I'd like to start a thread on this subject, which will probably be of more interest to the guitar players here.
Due to environmental concerns it looks as if the use of Rosewood and Ebony for guitar fretboards and bridges could be a thing of the past very shortly. Certainly the days of rejecting a lot of wood to find a faultless piece for a fretboard have gone. How long before maple, mahogany, cedar and spruce follow? I know that luthiers generally keep a stock of materials for their guitar building, but I can't help wondering if the guys making guitars now may be the last generation to use the exotic tonewoods.

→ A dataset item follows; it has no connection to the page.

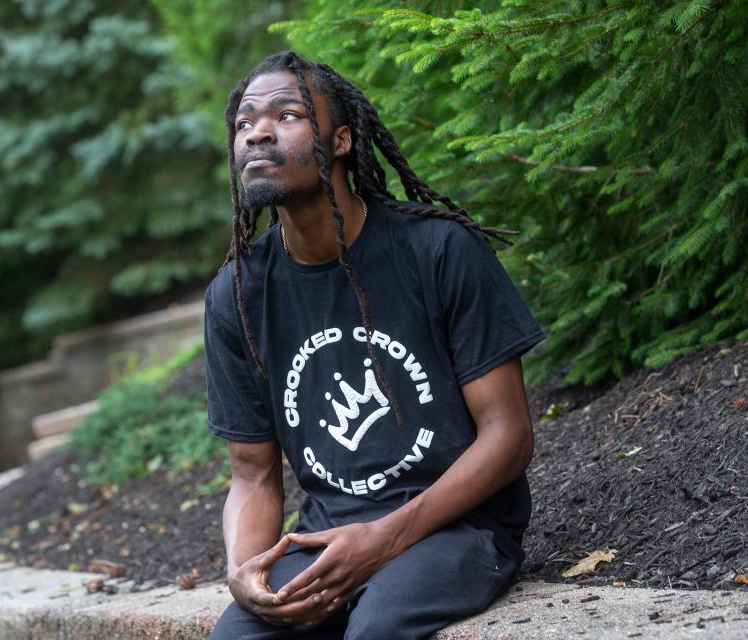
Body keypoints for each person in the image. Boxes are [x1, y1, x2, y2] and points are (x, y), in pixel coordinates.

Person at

So that makes us on to alternative materials. I've recently become aware of a paper/resin composite material called Rocklite Ebano that can be used to replace ebony for fretboards and bridges. Martin are already using a similar material, Black Diamond Richlite®, to replace ebony on their products.
As regards guitar bodies well various plastics have been used in the past, perhaps Ovation being the most well known, although that wasn't for a guitar top. The reverse of what they did was looked at by the University of Loughborough in conjunction with Gordon Giltrap (guitarist) and Rob Armstrong (Luthier) - an acoustic guitar was produced with a wooden body, but polymer top. Gordon went on to record an album with it. We've now got carbon fibre guitars too.
So lastly onto fretwire - not due to envirmental concerns, but there are more alternatives available now, such as stainless steel.
I'd be interested to know if any of the players here have any experience of the more modern materials and how they feel about moving away from the woods that have traditionally been used in guitar manufacture.